▸ WHAT YOU ARE ASKED TO DO: Make an exact copy of the records, with the pictures left out.

▸ DATA SUPPLIED:

- - - - - - -

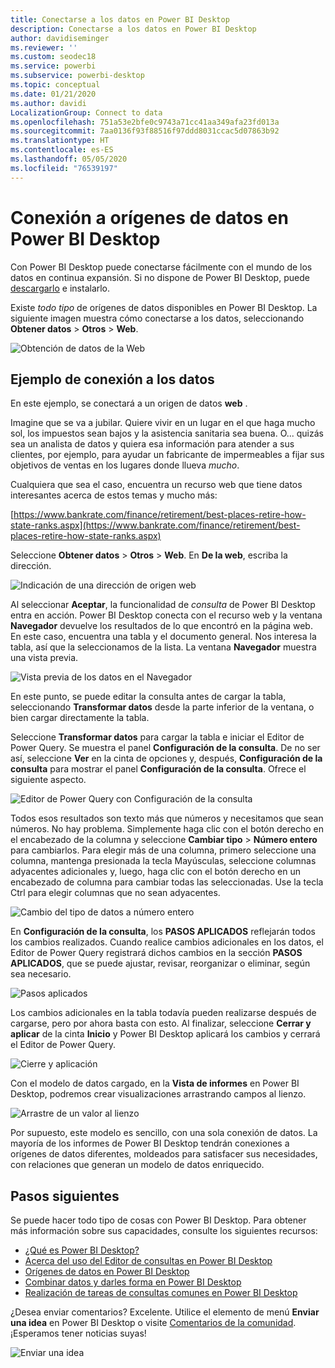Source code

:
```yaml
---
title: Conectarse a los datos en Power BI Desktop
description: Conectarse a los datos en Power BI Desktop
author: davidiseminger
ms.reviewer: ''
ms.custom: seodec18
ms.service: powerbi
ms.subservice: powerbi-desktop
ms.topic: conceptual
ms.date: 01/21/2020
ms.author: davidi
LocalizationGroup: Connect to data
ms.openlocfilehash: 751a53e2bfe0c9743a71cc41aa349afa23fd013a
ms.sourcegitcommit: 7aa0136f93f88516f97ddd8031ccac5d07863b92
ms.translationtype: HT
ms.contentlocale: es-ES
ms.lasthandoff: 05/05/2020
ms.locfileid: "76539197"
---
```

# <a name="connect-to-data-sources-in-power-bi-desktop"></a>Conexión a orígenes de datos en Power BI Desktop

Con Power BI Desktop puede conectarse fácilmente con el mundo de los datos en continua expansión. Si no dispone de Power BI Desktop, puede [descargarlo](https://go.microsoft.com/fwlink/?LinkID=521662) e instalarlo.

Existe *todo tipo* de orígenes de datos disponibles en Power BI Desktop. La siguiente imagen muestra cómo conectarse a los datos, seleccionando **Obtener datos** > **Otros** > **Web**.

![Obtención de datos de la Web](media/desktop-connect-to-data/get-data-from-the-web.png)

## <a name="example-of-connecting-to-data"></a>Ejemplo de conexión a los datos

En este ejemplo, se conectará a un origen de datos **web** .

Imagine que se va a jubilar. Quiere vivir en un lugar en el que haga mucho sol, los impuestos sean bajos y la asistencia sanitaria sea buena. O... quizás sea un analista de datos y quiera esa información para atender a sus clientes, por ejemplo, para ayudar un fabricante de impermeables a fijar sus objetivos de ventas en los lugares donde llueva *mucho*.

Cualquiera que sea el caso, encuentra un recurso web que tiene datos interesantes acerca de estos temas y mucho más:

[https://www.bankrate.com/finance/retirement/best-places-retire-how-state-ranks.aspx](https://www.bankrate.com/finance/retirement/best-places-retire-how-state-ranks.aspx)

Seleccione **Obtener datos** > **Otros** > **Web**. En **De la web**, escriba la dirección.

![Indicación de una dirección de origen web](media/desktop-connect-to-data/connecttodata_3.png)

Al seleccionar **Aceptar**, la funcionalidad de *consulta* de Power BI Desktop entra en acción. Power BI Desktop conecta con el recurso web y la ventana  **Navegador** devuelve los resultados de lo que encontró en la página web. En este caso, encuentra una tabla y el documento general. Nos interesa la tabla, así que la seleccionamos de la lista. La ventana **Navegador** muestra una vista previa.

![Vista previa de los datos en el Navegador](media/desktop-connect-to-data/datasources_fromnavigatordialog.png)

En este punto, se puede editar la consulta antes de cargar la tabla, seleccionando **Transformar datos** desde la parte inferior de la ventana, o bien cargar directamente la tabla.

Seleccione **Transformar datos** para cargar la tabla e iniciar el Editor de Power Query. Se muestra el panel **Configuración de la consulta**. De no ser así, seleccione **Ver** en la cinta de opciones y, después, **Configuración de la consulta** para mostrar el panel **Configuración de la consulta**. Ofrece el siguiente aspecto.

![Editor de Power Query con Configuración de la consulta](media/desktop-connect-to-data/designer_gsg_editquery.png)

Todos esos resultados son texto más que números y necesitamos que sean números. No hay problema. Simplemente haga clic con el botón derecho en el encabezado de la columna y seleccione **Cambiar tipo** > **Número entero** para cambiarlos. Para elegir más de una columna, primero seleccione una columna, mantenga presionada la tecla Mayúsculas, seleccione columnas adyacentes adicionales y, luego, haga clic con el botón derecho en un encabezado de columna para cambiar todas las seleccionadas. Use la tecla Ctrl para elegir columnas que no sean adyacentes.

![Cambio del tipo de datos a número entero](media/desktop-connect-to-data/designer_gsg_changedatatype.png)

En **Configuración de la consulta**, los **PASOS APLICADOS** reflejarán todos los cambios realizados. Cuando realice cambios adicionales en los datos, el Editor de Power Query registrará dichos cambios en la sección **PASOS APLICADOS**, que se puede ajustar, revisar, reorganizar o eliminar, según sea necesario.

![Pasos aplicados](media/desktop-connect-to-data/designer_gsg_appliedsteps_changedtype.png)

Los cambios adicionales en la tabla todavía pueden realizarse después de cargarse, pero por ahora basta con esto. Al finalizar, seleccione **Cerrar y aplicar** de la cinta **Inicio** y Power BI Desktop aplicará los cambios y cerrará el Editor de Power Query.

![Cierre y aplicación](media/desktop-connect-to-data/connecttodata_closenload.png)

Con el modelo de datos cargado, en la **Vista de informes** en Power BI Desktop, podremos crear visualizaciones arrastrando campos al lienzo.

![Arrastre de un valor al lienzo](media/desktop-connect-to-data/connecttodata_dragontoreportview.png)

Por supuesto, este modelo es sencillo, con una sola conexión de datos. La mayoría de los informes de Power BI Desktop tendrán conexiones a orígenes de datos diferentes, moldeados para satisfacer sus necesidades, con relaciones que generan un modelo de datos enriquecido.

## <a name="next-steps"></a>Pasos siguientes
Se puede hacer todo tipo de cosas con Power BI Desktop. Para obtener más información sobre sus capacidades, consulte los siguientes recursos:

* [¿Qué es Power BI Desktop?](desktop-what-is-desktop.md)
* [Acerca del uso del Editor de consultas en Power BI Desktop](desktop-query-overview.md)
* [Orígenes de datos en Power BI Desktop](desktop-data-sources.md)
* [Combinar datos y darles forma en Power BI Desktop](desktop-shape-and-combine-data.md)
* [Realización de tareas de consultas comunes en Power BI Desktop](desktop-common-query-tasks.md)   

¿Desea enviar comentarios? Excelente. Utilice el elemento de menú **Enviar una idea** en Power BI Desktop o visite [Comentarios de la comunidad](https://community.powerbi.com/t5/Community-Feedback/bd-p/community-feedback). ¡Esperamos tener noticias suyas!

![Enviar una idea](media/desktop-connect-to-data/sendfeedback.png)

- - - - - - -

▸ RESPONSE AREA:
Source code

:
```yaml
---
title: Conectarse a los datos en Power BI Desktop
description: Conectarse a los datos en Power BI Desktop
author: davidiseminger
ms.reviewer: ''
ms.custom: seodec18
ms.service: powerbi
ms.subservice: powerbi-desktop
ms.topic: conceptual
ms.date: 01/21/2020
ms.author: davidi
LocalizationGroup: Connect to data
ms.openlocfilehash: 751a53e2bfe0c9743a71cc41aa349afa23fd013a
ms.sourcegitcommit: 7aa0136f93f88516f97ddd8031ccac5d07863b92
ms.translationtype: HT
ms.contentlocale: es-ES
ms.lasthandoff: 05/05/2020
ms.locfileid: "76539197"
---
```

# <a name="connect-to-data-sources-in-power-bi-desktop"></a>Conexión a orígenes de datos en Power BI Desktop

Con Power BI Desktop puede conectarse fácilmente con el mundo de los datos en continua expansión. Si no dispone de Power BI Desktop, puede [descargarlo](https://go.microsoft.com/fwlink/?LinkID=521662) e instalarlo.

Existe *todo tipo* de orígenes de datos disponibles en Power BI Desktop. La siguiente imagen muestra cómo conectarse a los datos, seleccionando **Obtener datos** > **Otros** > **Web**.

![Obtención de datos de la Web](media/desktop-connect-to-data/get-data-from-the-web.png)

## <a name="example-of-connecting-to-data"></a>Ejemplo de conexión a los datos

En este ejemplo, se conectará a un origen de datos **web** .

Imagine que se va a jubilar. Quiere vivir en un lugar en el que haga mucho sol, los impuestos sean bajos y la asistencia sanitaria sea buena. O... quizás sea un analista de datos y quiera esa información para atender a sus clientes, por ejemplo, para ayudar un fabricante de impermeables a fijar sus objetivos de ventas en los lugares donde llueva *mucho*.

Cualquiera que sea el caso, encuentra un recurso web que tiene datos interesantes acerca de estos temas y mucho más:

[https://www.bankrate.com/finance/retirement/best-places-retire-how-state-ranks.aspx](https://www.bankrate.com/finance/retirement/best-places-retire-how-state-ranks.aspx)

Seleccione **Obtener datos** > **Otros** > **Web**. En **De la web**, escriba la dirección.

![Indicación de una dirección de origen web](media/desktop-connect-to-data/connecttodata_3.png)

Al seleccionar **Aceptar**, la funcionalidad de *consulta* de Power BI Desktop entra en acción. Power BI Desktop conecta con el recurso web y la ventana  **Navegador** devuelve los resultados de lo que encontró en la página web. En este caso, encuentra una tabla y el documento general. Nos interesa la tabla, así que la seleccionamos de la lista. La ventana **Navegador** muestra una vista previa.

![Vista previa de los datos en el Navegador](media/desktop-connect-to-data/datasources_fromnavigatordialog.png)

En este punto, se puede editar la consulta antes de cargar la tabla, seleccionando **Transformar datos** desde la parte inferior de la ventana, o bien cargar directamente la tabla.

Seleccione **Transformar datos** para cargar la tabla e iniciar el Editor de Power Query. Se muestra el panel **Configuración de la consulta**. De no ser así, seleccione **Ver** en la cinta de opciones y, después, **Configuración de la consulta** para mostrar el panel **Configuración de la consulta**. Ofrece el siguiente aspecto.

![Editor de Power Query con Configuración de la consulta](media/desktop-connect-to-data/designer_gsg_editquery.png)

Todos esos resultados son texto más que números y necesitamos que sean números. No hay problema. Simplemente haga clic con el botón derecho en el encabezado de la columna y seleccione **Cambiar tipo** > **Número entero** para cambiarlos. Para elegir más de una columna, primero seleccione una columna, mantenga presionada la tecla Mayúsculas, seleccione columnas adyacentes adicionales y, luego, haga clic con el botón derecho en un encabezado de columna para cambiar todas las seleccionadas. Use la tecla Ctrl para elegir columnas que no sean adyacentes.

![Cambio del tipo de datos a número entero](media/desktop-connect-to-data/designer_gsg_changedatatype.png)

En **Configuración de la consulta**, los **PASOS APLICADOS** reflejarán todos los cambios realizados. Cuando realice cambios adicionales en los datos, el Editor de Power Query registrará dichos cambios en la sección **PASOS APLICADOS**, que se puede ajustar, revisar, reorganizar o eliminar, según sea necesario.

![Pasos aplicados](media/desktop-connect-to-data/designer_gsg_appliedsteps_changedtype.png)

Los cambios adicionales en la tabla todavía pueden realizarse después de cargarse, pero por ahora basta con esto. Al finalizar, seleccione **Cerrar y aplicar** de la cinta **Inicio** y Power BI Desktop aplicará los cambios y cerrará el Editor de Power Query.

![Cierre y aplicación](media/desktop-connect-to-data/connecttodata_closenload.png)

Con el modelo de datos cargado, en la **Vista de informes** en Power BI Desktop, podremos crear visualizaciones arrastrando campos al lienzo.

![Arrastre de un valor al lienzo](media/desktop-connect-to-data/connecttodata_dragontoreportview.png)

Por supuesto, este modelo es sencillo, con una sola conexión de datos. La mayoría de los informes de Power BI Desktop tendrán conexiones a orígenes de datos diferentes, moldeados para satisfacer sus necesidades, con relaciones que generan un modelo de datos enriquecido.

## <a name="next-steps"></a>Pasos siguientes
Se puede hacer todo tipo de cosas con Power BI Desktop. Para obtener más información sobre sus capacidades, consulte los siguientes recursos:

* [¿Qué es Power BI Desktop?](desktop-what-is-desktop.md)
* [Acerca del uso del Editor de consultas en Power BI Desktop](desktop-query-overview.md)
* [Orígenes de datos en Power BI Desktop](desktop-data-sources.md)
* [Combinar datos y darles forma en Power BI Desktop](desktop-shape-and-combine-data.md)
* [Realización de tareas de consultas comunes en Power BI Desktop](desktop-common-query-tasks.md)   

¿Desea enviar comentarios? Excelente. Utilice el elemento de menú **Enviar una idea** en Power BI Desktop o visite [Comentarios de la comunidad](https://community.powerbi.com/t5/Community-Feedback/bd-p/community-feedback). ¡Esperamos tener noticias suyas!

![Enviar una idea](media/desktop-connect-to-data/sendfeedback.png)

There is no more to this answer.